The Pitjantjatjara elders are hoping that the young men will become interested in the pottery. Recently two potters from Adelaide, Peter Ward and Chris Nobbs (an education officer with the Museum of South Australia), visited the lands with me to help run workshops both at the Art Centre and the local school. So successful were these workshops that an initiative funded by the local school and the TAFE has created a full time position for a potter at Ernabella. A ceramics graduate from the University of South Australia Peter Ward will teach pottery at both the school and the art centre and it is hoped that he can open the door by which the young men can enter the Art Centre bringing with them the pottery skills learned at school.
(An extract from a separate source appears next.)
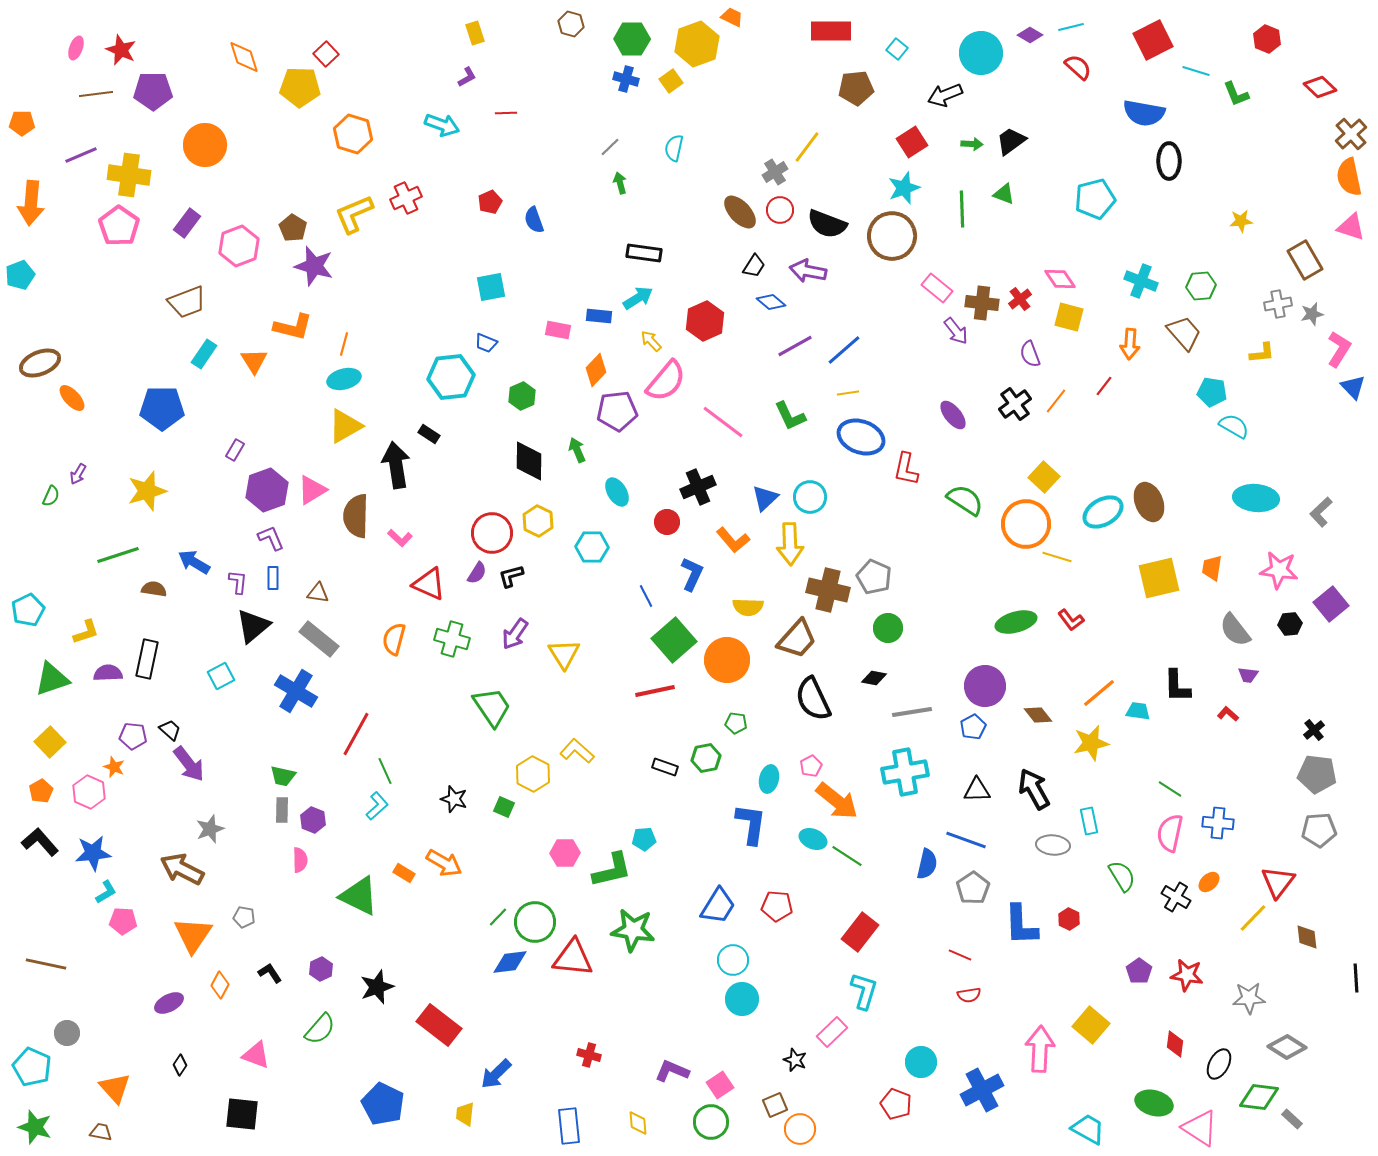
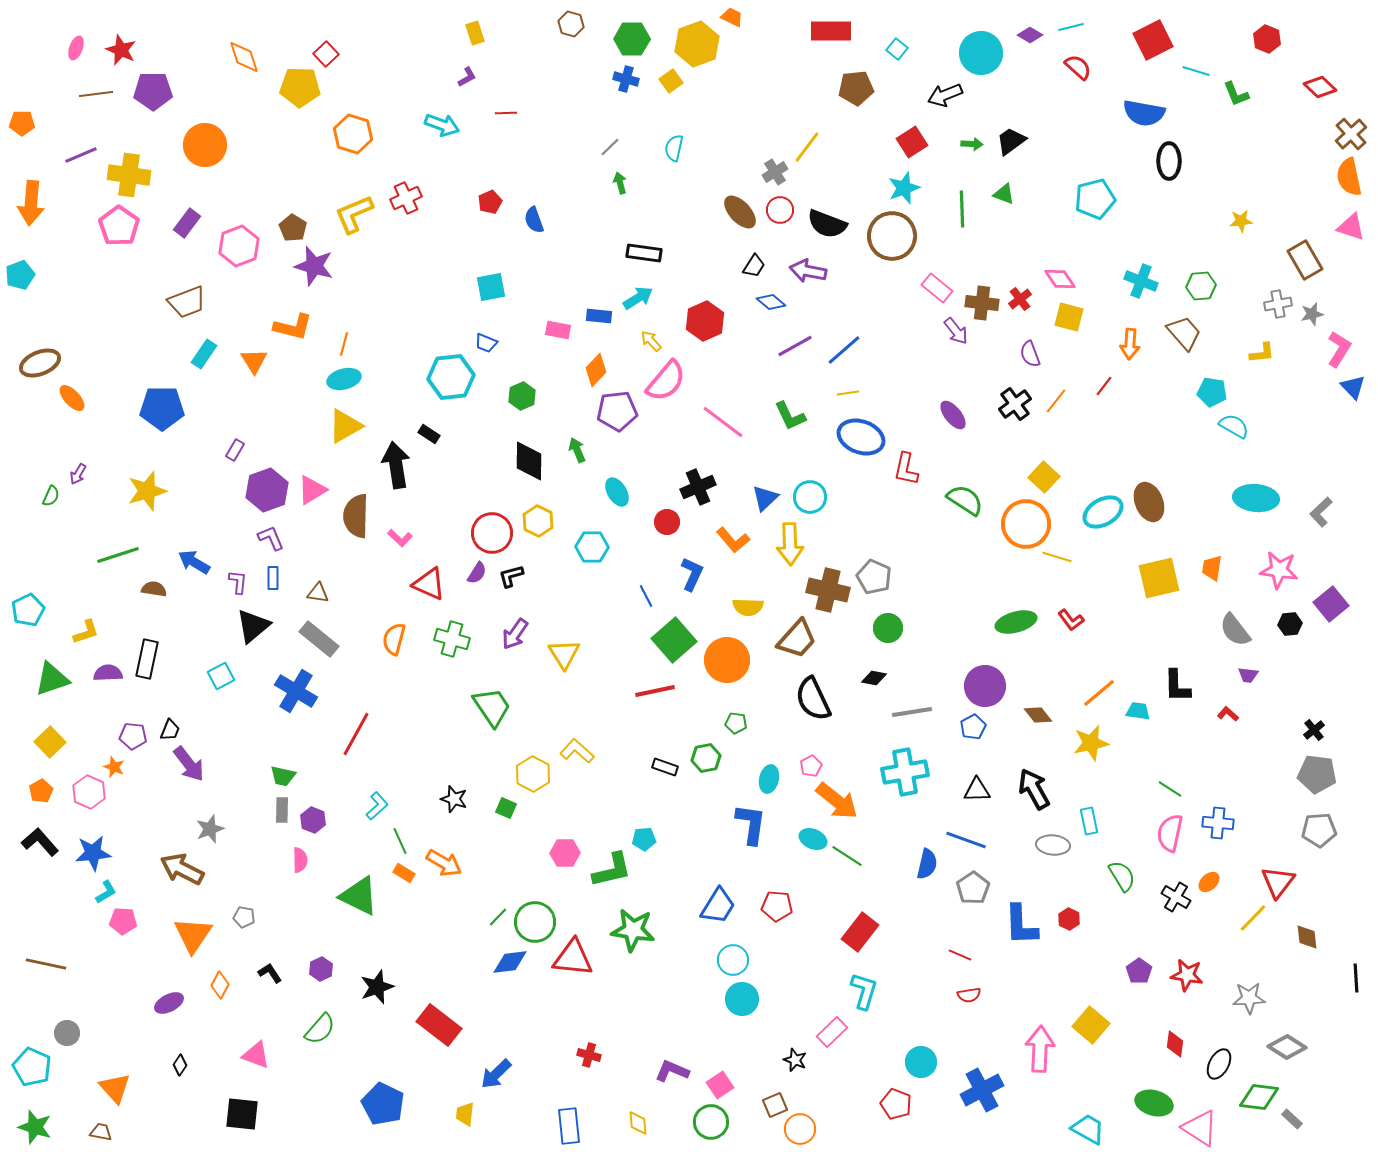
black trapezoid at (170, 730): rotated 70 degrees clockwise
green line at (385, 771): moved 15 px right, 70 px down
green square at (504, 807): moved 2 px right, 1 px down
The pottery is a much-needed resource for young indigenous artists of the Ernabella community.
For myself - I will return next year to Ernabella to help complete new work to be on show at the JamFactory during the next Wagner Ring Cycle in 2004. Together with ceramics there will be painting, printmaking, batik, baskets, beads and just maybe some knitted beanies. Will the humble beanie gain enough 'Art Status' in time to be included for the next Ring Cycle in 2004? Well yes. It seems that the Australian National Gallery has recently purchased 20 beanies for their collection.
I began work on the Ernabella/JamFactory partnership as a pottery teacher but with a steep learning curve. I embraced the grandness and the beauty of the landforms of Central Australia, revisiting my work on the geology of Hallet Cove with its great basalt rocks and weathered glacial forms. These landforms pale before Uluru but they were in my own backyard and venturing farther along the coast of the Fleurieu, I made works about coloured sedimentary layers of Maslins Beach and the whiteness of Snapper Point. I learned to understand the peace and harmony of applying thousands of tiny dots to an artwork. For me it manifests itself in the form of making thousands of tiny impressions into the surface of soft porcelain using a steel stylus. The dots I make detail the cast clay forms inspired by the filter feeders of the ocean; sponges, bryozoans and corals that became the next stage of my work on the Fleurieu Peninsula.